- _What is required_
Each line in the data holding "Jose" should be listed.

(Records contained in a dataset)
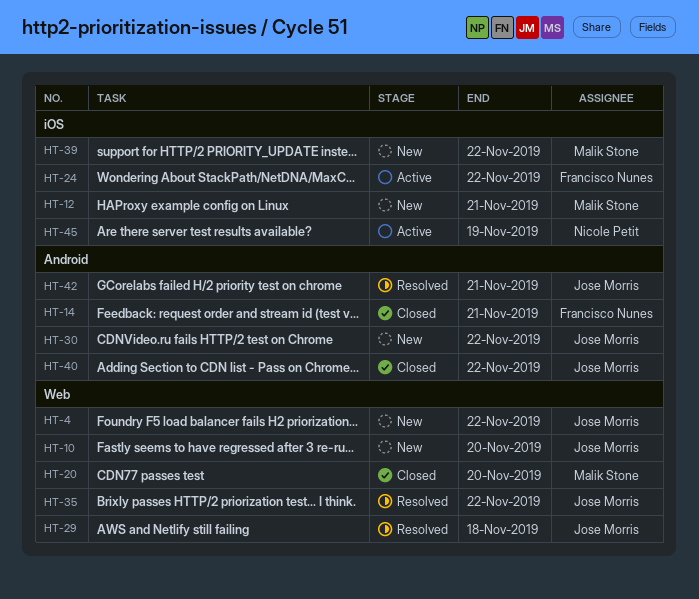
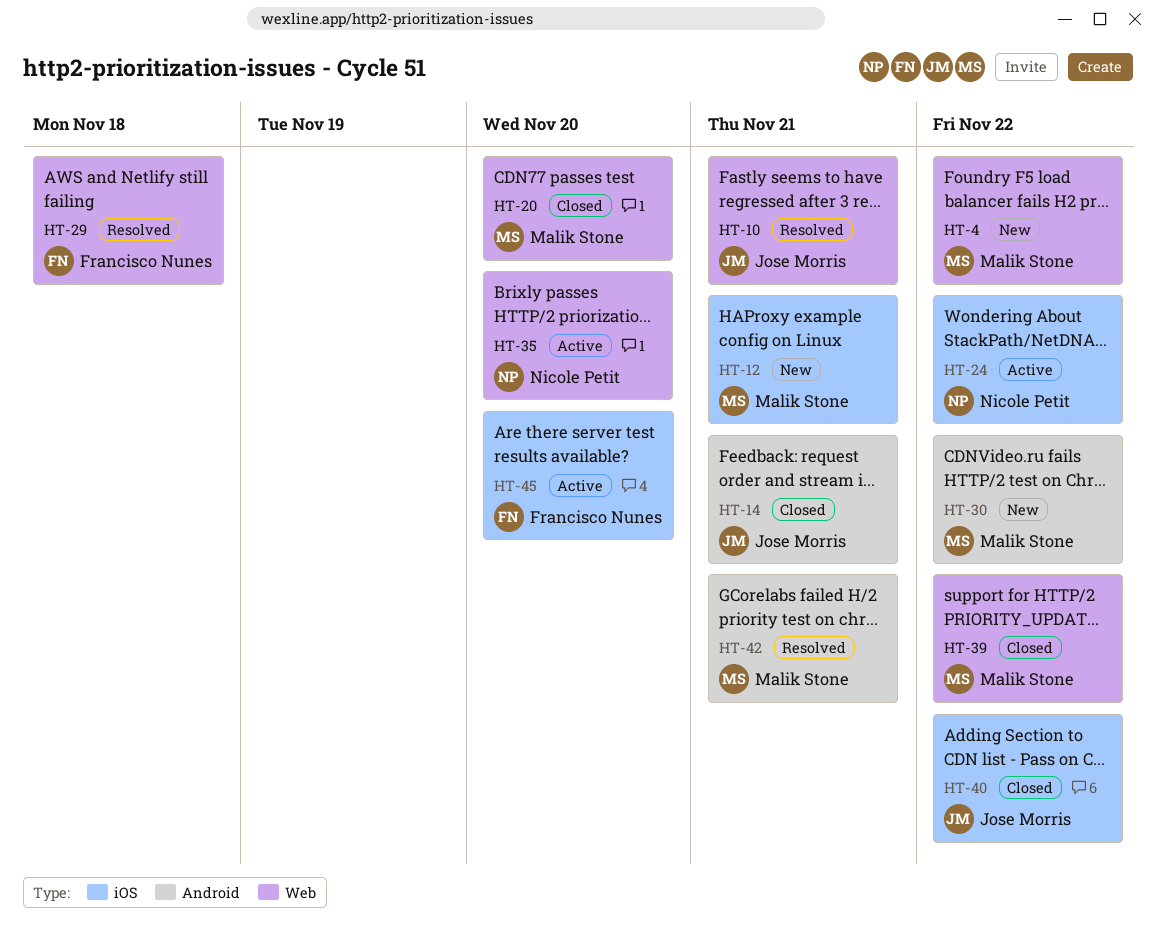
HT-4, owner: Jose Morris -> Malik Stone
HT-10, status: New -> Resolved
HT-10, due: Nov 20 -> Nov 21
HT-14, owner: Francisco Nunes -> Jose Morris
HT-24, owner: Francisco Nunes -> Nicole Petit
HT-29, owner: Jose Morris -> Francisco Nunes
HT-30, owner: Jose Morris -> Malik Stone
HT-35, status: Resolved -> Active
HT-35, owner: Jose Morris -> Nicole Petit
HT-35, due: Nov 22 -> Nov 20
HT-39, status: New -> Closed
HT-39, label: iOS -> Web
HT-40, label: Android -> iOS
HT-42, owner: Jose Morris -> Malik Stone
HT-45, owner: Nicole Petit -> Francisco Nunes
HT-45, due: Nov 19 -> Nov 20

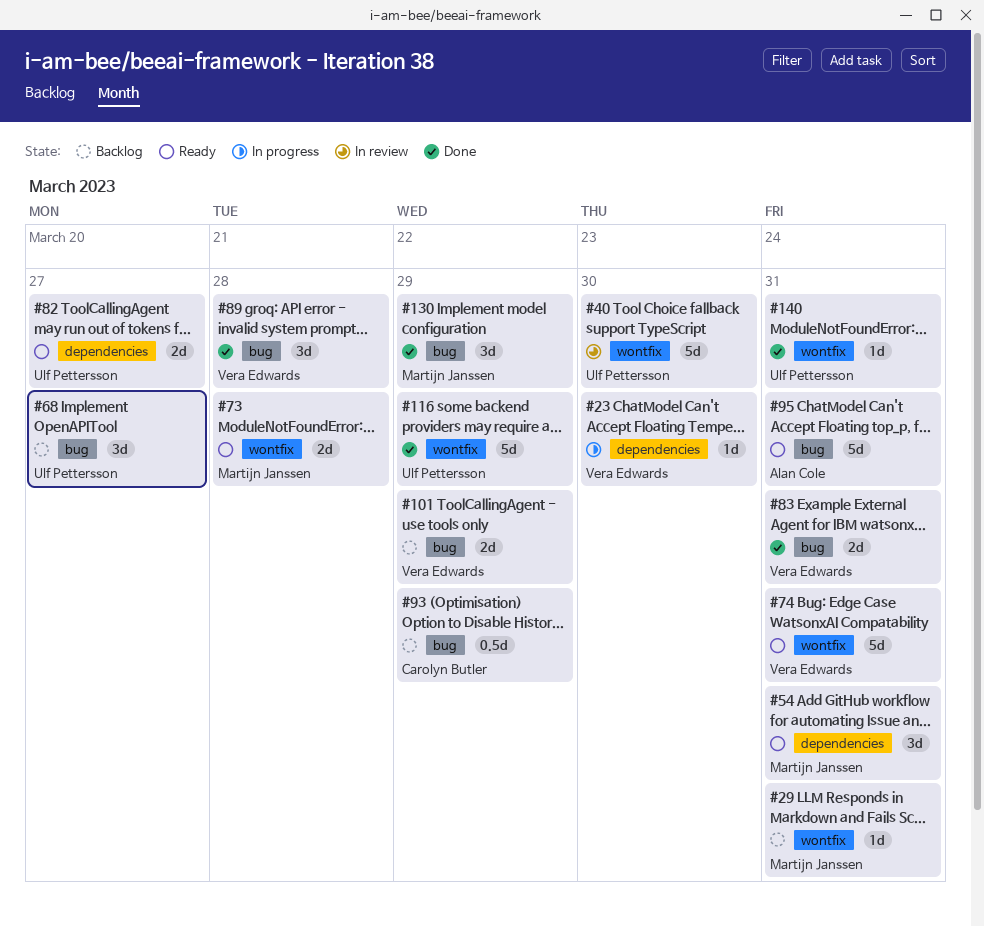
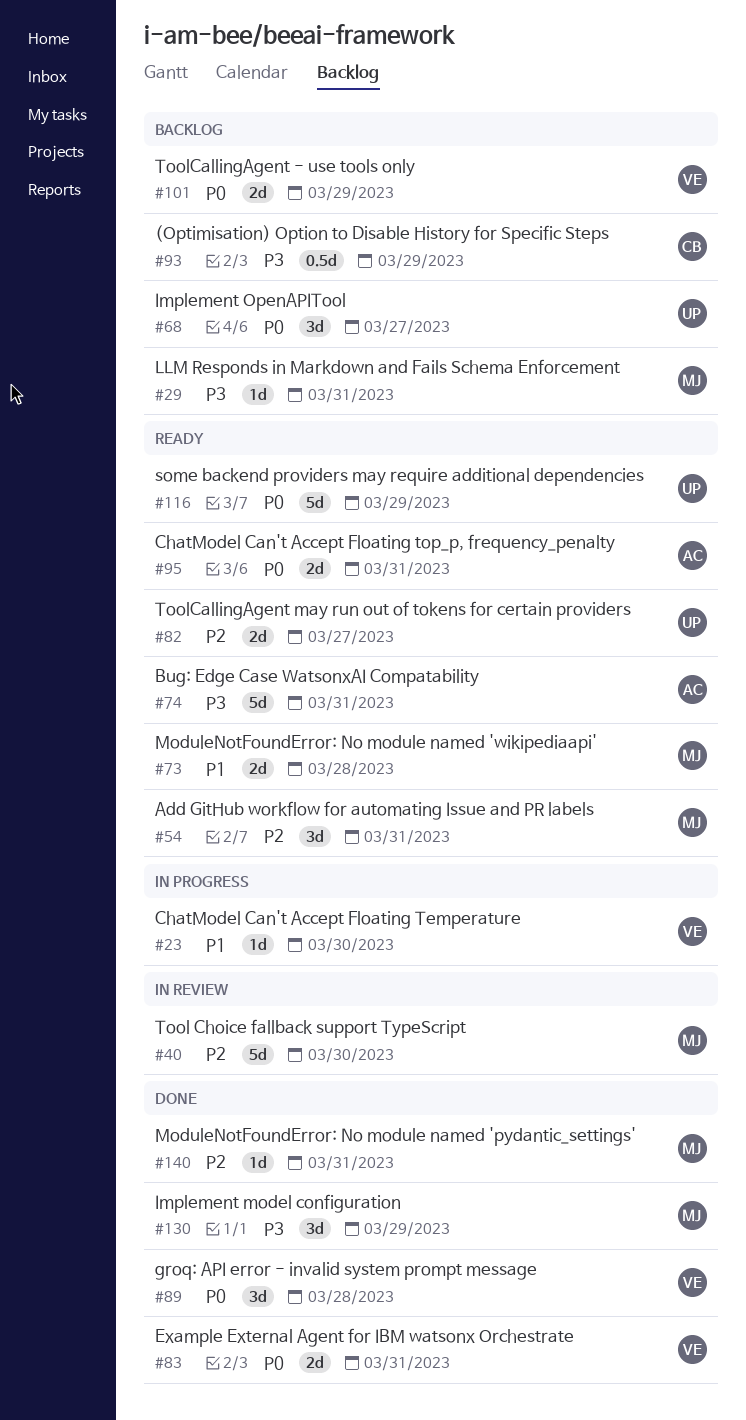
#40, owner: Ulf Pettersson -> Martijn Janssen
#74, owner: Vera Edwards -> Alan Cole
#95, estimate: 5d -> 2d
#116, status: Done -> Ready
#140, owner: Ulf Pettersson -> Martijn Janssen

- _Output for this task_
HT-4, owner: Jose Morris -> Malik Stone
HT-14, owner: Francisco Nunes -> Jose Morris
HT-29, owner: Jose Morris -> Francisco Nunes
HT-30, owner: Jose Morris -> Malik Stone
HT-35, owner: Jose Morris -> Nicole Petit
HT-42, owner: Jose Morris -> Malik Stone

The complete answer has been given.